On crafting winning references

“…Nothing influences people more than a recommendation from a trusted friend. A trusted referral influences people more than the best broadcast message…”

Mark Zuckerberg

If you have ever been part of a hiring committee or worked with recruitment professionals, you will understand that there is only one overarching question that weighs heavy on their minds – who is the right candidate for the job/award? The word “right candidate” rarely means the most technically competent candidate, but one who fits all the outlined selection criteria (which might include people skills, organizational fit, other attributes).  Letters of referral are invaluable in helping the hiring team with their decision-making. Depending on the hiring process, references may be used early on to screen out less qualified candidates or serve as a tie breaker latter in the process. Often, the latter is the case. So,  letter of recommendation, if strong and persuasive, may prove crucial in tilting the decision in favor of your candidate. Delivering that effective and “destiny changing” recommendation requires a good mastery of the art of persuasion and excellent writing and storytelling skills. Here are some ideas on how to craft strong reference letters. 

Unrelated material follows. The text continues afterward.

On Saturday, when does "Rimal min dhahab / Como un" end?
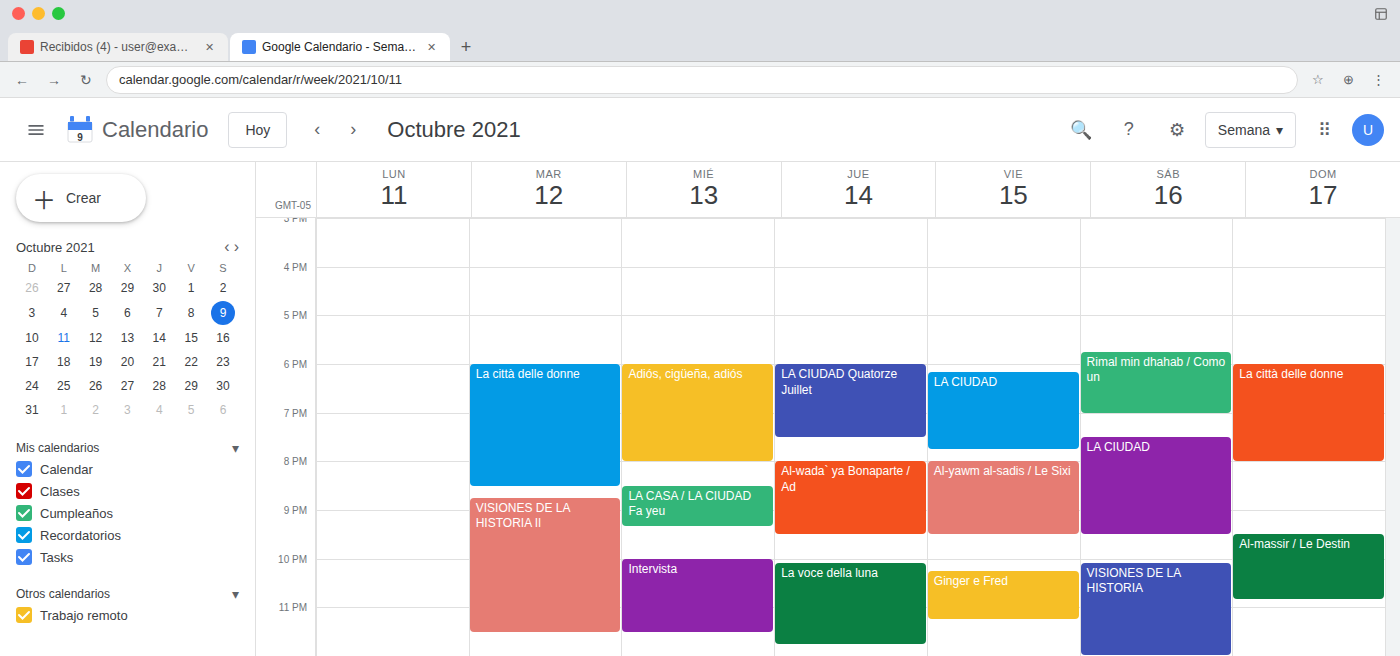
7:00 PM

Ensure you have all the right information. The quality of your reference depends, to a greater extent, on the quality of the information you have at your disposal. Before agreeing to provide a recommendation, ask for the key Information about the strengths, weakness, and the fit of the candidate for the position. In addition to leveraging your previous or current interaction with the candidate, ask for more details about the candidate’s career journey, the job responsibilities, qualification requirements, and other details about the organization. With this insight you can craft a compelling letter that highlights the candidate’s strengths, career trajectories, attributes, fit with the hiring organization, and so on. If the information at your disposal does not convince you that the candidate is the right fit for the position advertised, it may be the right time to have a conversation with the candidate about the request. 

Use short stories that demonstrate the applicant’s strengths. In recommending an applicant, stories are very informative for the potential employers. Consider citing examples of your interaction with the applicant to illustrate how his/her personal attributes, technical competence, and people skills fit the job/award requirements. Potential employers are always looking for practical examples that attests to the applicant’s track record of demonstrating these attributes. For example,  you may cite examples of where the applicant demonstrates strong work ethics, independent of thought, collaboration, proactiveness, and other relevant accomplishments. 

Be intentional with your choice of words. Employers are always looking for key words that communicate your enthusiasm, desirable qualities, or red flags about the candidate!. Positive words, such as enthusiastic, competence, professional, excellence, teamwork, exceeding expectations, and so on, will portray your candidate in the positive light. Alternative, consider providing relative metrics that compares the candidate with others you have ever trained or worked. Such comparisons may offer more insight into how outstanding the candidate is. However, if you are the type that rarely shower praise on a highly qualified candidates, holding back on mentioning these key words may make your reference appear lukewarm, consequently sending false red flags to the committee. 

Connect the dots for the employers. In preparing a reference for candidate, imagine if you were the employer. What additional information would you hope the referees will provide to help you arrive at the right decision? Provide the reader or your audience with a big picture profile of the applicant by connecting dots between the applicant’s education training, career trajectory, and the interest in joining the firm. Discuss how those skills will be an asset to the organization. If possible, rank the candidate in relation to other individuals you have worked with at the same level. 

Cultural Awareness There remains geographical and cultural differences in professional practices across several industries. It’s important that you demonstrate cultural or industry-relevant understanding with drafting your recommendation.  For example, the expectations about the competences required for an industry-related positions may be different from those required for a government job or an academic position. Consider tailoring your recommendation to align with industry standards and/or expectations. Generally, the job advert will give you some insight about those expectations and organization culture. If you are in doubt, consider setting up a call with the hiring team to clarify their expectations for the role and what is expected from you. If you are writing for a candidate who has applied for a job in another country, you may want to do some background research about the organization and what’s obtainable in that culture. For example, some cultures value strong work ethics and ability to follow instructions, over proactiveness or independence of thought. Make sure your recommendation speaks to these cultural differences

In a nutshell, it takes more than good intentions to provide effective and stellar recommendations. It requires mastery of the art of persuasion and storytelling, which are skills that can be learned. The strategies discussed here don’t constitute an exhaustive list of tips for crafting such recommendations, but these will get you started. While these tips have been discussed in the context of references for professional job applications, they are also applicable when crafting other types of references (e.g., references for awards, academic admissions, scholarships, etc). Periodic investment in reference writing workshops may help hone your writing skills, ultimately enhancing your professional credibility as a leader or expert in your field.